L’AIEA promet un accompagnement intégral et structuré sur le long terme
Au-delà de l’appui politique, Rafael Grossi a détaillé la nature du soutien attendu. Il a rappelé que le Kazakhstan joue déjà « un rôle essentiel dans le cycle mondial du combustible nucléaire, non seulement grâce à sa position de leader dans la production d’uranium, mais aussi par l’introduction de solutions innovantes ». Pour que le pays réussisse son virage industriel, l’AIEA mobilisera son expertise à toutes les phases du projet.
Rafael Grossi a ainsi évoqué la méthodologie dite « Milestones », un cadre de référence élaboré par l’AIEA qui découpe le développement d’un programme nucléaire en 19 étapes, depuis la décision politique initiale jusqu’à la mise en service d’une centrale. Ce dispositif permettra d’évaluer la sûreté des sites, de former les ingénieurs et les régulateurs, de renforcer les institutions de contrôle et d’élaborer un corpus réglementaire conforme aux normes internationales. Selon Rafael Grossi, cette approche structurée vise à garantir que chaque jalon sera franchi « de manière sûre, transparente et durable », afin d’ancrer le programme kazakh dans les meilleures pratiques mondiales.

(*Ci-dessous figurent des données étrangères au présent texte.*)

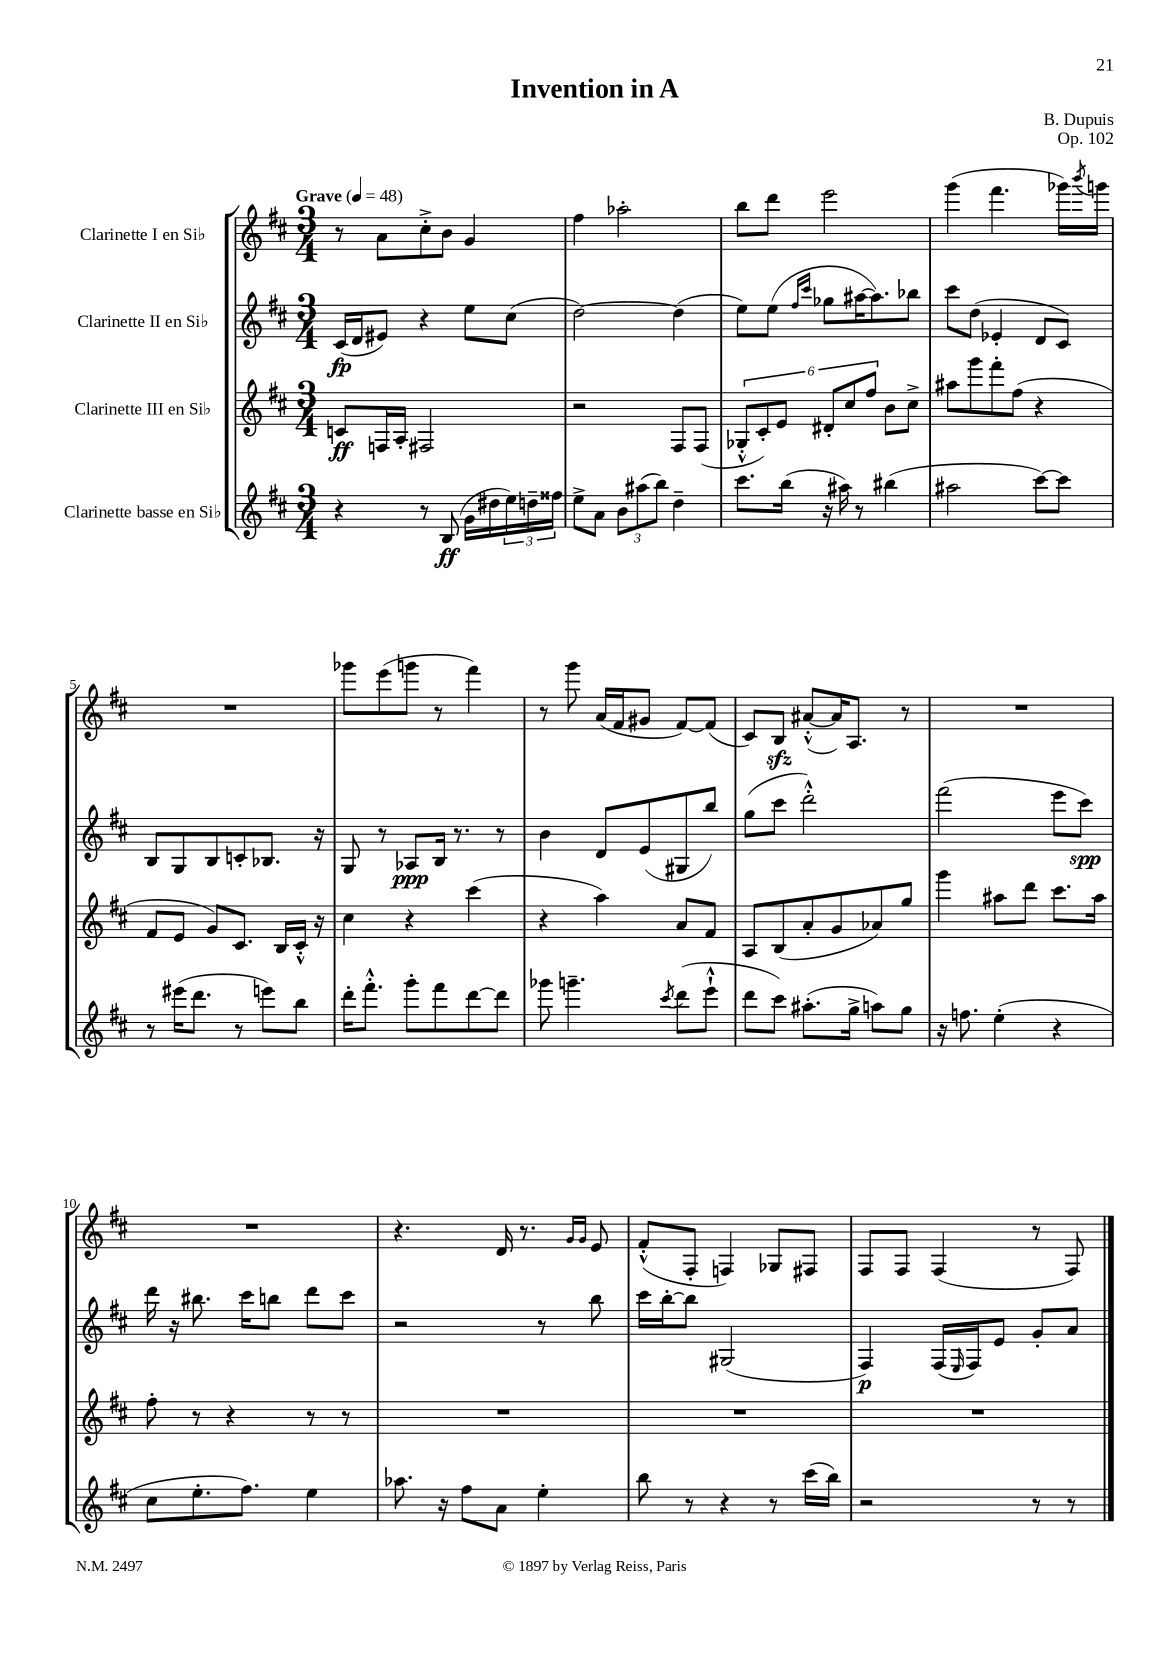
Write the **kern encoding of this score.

**kern	**kern	**kern	**kern
*staff4	*staff3	*staff2	*staff1
*clefG2	*clefG2	*clefG2	*clefG2
*k[f#c#]	*k[f#c#]	*k[f#c#]	*k[f#c#]
*M3/4	*M3/4	*M3/4	*M3/4
*MM48	*MM48	*MM48	*MM48
4r	8c	(16c#	8r
.	.	16d	.
.	16F	8e#)	8a
.	16A'	.	.
8r	2F#	4r	8cc#'^
(8B	.	.	8b
16g	.	8ee	4g
16dd#	.	.	.
24ee)	.	(8cc#	.
24dd~	.	.	.
24ff##	.	.	.
=	=	=	=
8ee^	2r	[2dd)	4ff#
8a	.	.	.
12b	.	.	2aa-'
(12aa#	.	.	.
12bb)	.	.	.
4dd~	8F#	(4dd]	.
.	(8F#	.	.
=	=	=	=
8.ccc#	12G-'^^	8ee)	8bb
.	12c#')	.	.
.	.	(8ee	8ddd
.	12e	.	.
(16bb	.	.	.
.	.	16qqff#	.
.	.	16qqccc#	.
16r	12d#'	8gg-	2eee
16aa#)	.	.	.
.	12cc#	.	.
8r	.	[16aa#	.
.	12ff#	.	.
.	.	8.aa#])	.
(4bb#	8b	.	.
.	8cc#^	8bb-	.
=	=	=	=
2aa#	8aa#	8ccc#	(4ggg
.	8ggg	(8dd	.
.	8fff#'	4e-'	4.fff#
.	(8ff#	.	.
[8ccc#)	4r	8d	.
8ccc#]	.	8c#)	16ggg-)
.	.	.	8qbbb
.	.	.	16ggg
=	=	=	=
8r	8f#	8B	2.r
(16eee#	8e	8G	.
8.ddd	.	.	.
.	8g)	8B	.
8r	8.c#	8c'	.
8eee)	.	8.B-	.
.	16B	.	.
8bb	16c#'^^	.	.
.	16r	16r	.
=	=	=	=
16ddd'	4cc#	8G	8ggg-
8.fff#'^^	.	.	.
.	.	8r	(8eee
8ggg'	4r	8A-	8ggg
8fff#	.	16B	8r
.	.	8.r	.
[8ddd	(4ccc#	.	4fff#)
8ddd]	.	8r	.
=	=	=	=
8ggg-	4r	4b	8r
4.ggg~	.	.	8ggg
.	4aa)	8d	(16a
.	.	.	16f#
.	.	(8e	8g#
8qccc#	.	.	.
(8ddd	8a	8G#	[8f#)
8eee`^^	8f#	8bb)	(8f#]
=	=	=	=
8ddd	8A	(8gg	8c#)
8ccc#)	(8B	8ccc#	8B
(8.aa#'	8a'	2ddd'^^)	([8a#'^^
.	8g	.	16a#])
16gg^	.	.	8.A
8aa)	8a-)	.	.
8gg	8gg	.	8r
=	=	=	=
16r	4ggg	(2fff#	2.r
8.ff	.	.	.
(4ee'	8aa#	.	.
.	8ddd	.	.
4r	8.ccc#	8eee	.
.	.	8ccc#)	.
.	16aa#	.	.
=	=	=	=
8cc#	8ff#'	16ddd	2.r
.	.	16r	.
8.ee'	8r	8.bb#	.
.	4r	.	.
8.ff#)	.	16ccc#	.
.	.	8bb	.
4ee	8r	8ddd	.
.	8r	8ccc#	.
=	=	=	=
8.aa-	2.r	2r	4.r
16r	.	.	.
8ff#	.	.	.
8a	.	.	16d
.	.	.	8.r
4ee'	.	8r	.
.	.	.	16qqg
.	.	.	16qqg
.	.	8bb	8e
=	=	=	=
8bb	2.r	16ccc#	(8f#'^^
.	.	[16bb'	.
8r	.	8bb]	8F#'
4r	.	(2G#	4F)
8r	.	.	8G-
(16ccc#	.	.	8F#
16bb)	.	.	.
=	=	=	=
2r	2.r	4F#)	8F#
.	.	.	8F#
.	.	(16F#	(4F#
.	.	16qqE	.
.	.	16F#)	.
.	.	8e	.
8r	.	8g'	8r
8r	.	8a	8F#)
==	==	==	==
*-	*-	*-	*-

Un projet stratégique aux ambitions considérables et aux défis multiples
L’engagement de l’AIEA intervient dans un contexte d’attentes très élevées à Astana. Le Kazakhstan, qui exporte déjà près de 40% de l’uranium mondial, veut désormais gravir la chaîne de valeur en produisant son propre combustible et en exploitant des centrales nationales. Mais les défis sont de taille. Le calendrier, d’abord, est particulièrement ambitieux : bâtir d’ici 2035 plusieurs réacteurs là où aucune centrale commerciale n’est aujourd’hui en service. Le financement et le choix du partenaires industriel représentent également un enjeu sensible, puisqu’il s’agit du Russe Rosatom, qui construira cette centrale sur fonds propres.
Par ailleurs, le projet reste scruté par une partie de la société civile, encore marquée par l’héritage des essais nucléaires soviétiques de Semipalatinsk. Des ONG et des scientifiques soulignent les risques liés à la gestion des déchets radioactifs et à la sûreté des installations, appelant à une transparence totale. Pour le gouvernement, l’appui technique et institutionnel de l’AIEA est donc aussi un gage de crédibilité destiné à rassurer l’opinion publique et les investisseurs étrangers. L’agence onusienne entend, de son côté, faire du Kazakhstan un modèle de développement nucléaire « sûr, durable et responsable » en Asie centrale, preuve que la filière civile peut se déployer même dans un pays sans expérience récente en matière de production d’énergie nucléaire.